Man has a female dog, he ensures it has puppies because he wants to torture and kill the puppies.

Oh, what marvelously moral man! Godlike! He gifted the puppies with existance! That's surely infinite good and by comparison any torture and killing he does is only finite and means nothing compared to his infinite goodness.

Malevolence almost requires creation. There's only so much evil you can do before needing to create something new. And if nothing exists, just yourself, literally the first step is to create something you can be evil towards.

I don't even need to mention clearly amoral assumption that good and evil are somehow additive and you may offset evil with good. It represents a stage of development of morality that humanity surpassed on average few hundred years ago at least. Average person in the West today knows that a TV host creating magical childhood for thousands of kids doesn't offset him sexually assaulting even one kid.

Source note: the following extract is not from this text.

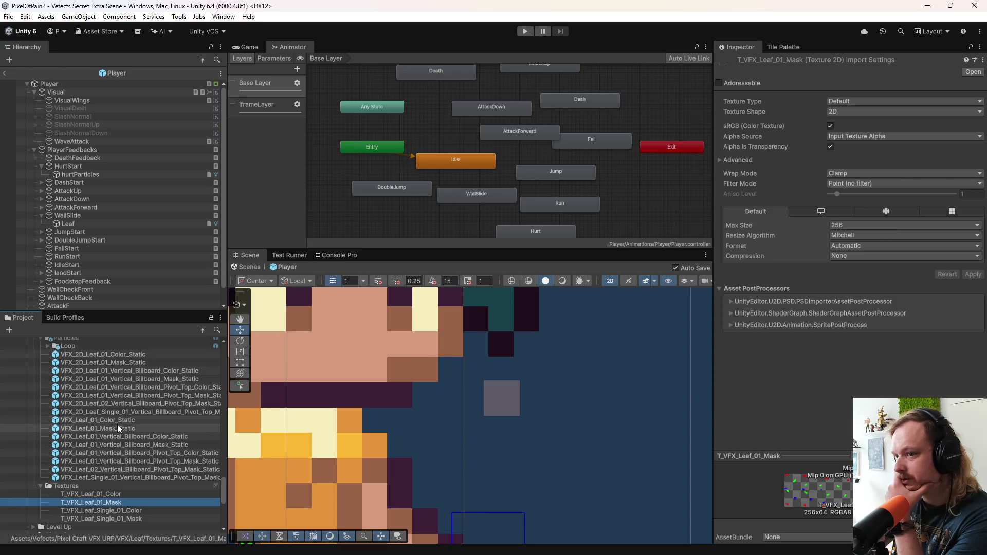
{"action": "left_click", "coordinate": [97, 224]}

The bulk of your writing is trying to argue that God is special, so setting up the world in which babies die of cancer, while having perfectly free choice to set it up so they don't, is good actually, not evil. Would be evil only if someone other than God did it. This is a line of reasoning straight from: https://en.m.wikipedia.org/wiki/The_Mysterious_Stranger

Sorry, but that argumentation makes you seem like amoral monster so I clasify this attempt as failed.

Out of sheer curiosity about your person ... What are the domains of your MIT degrees?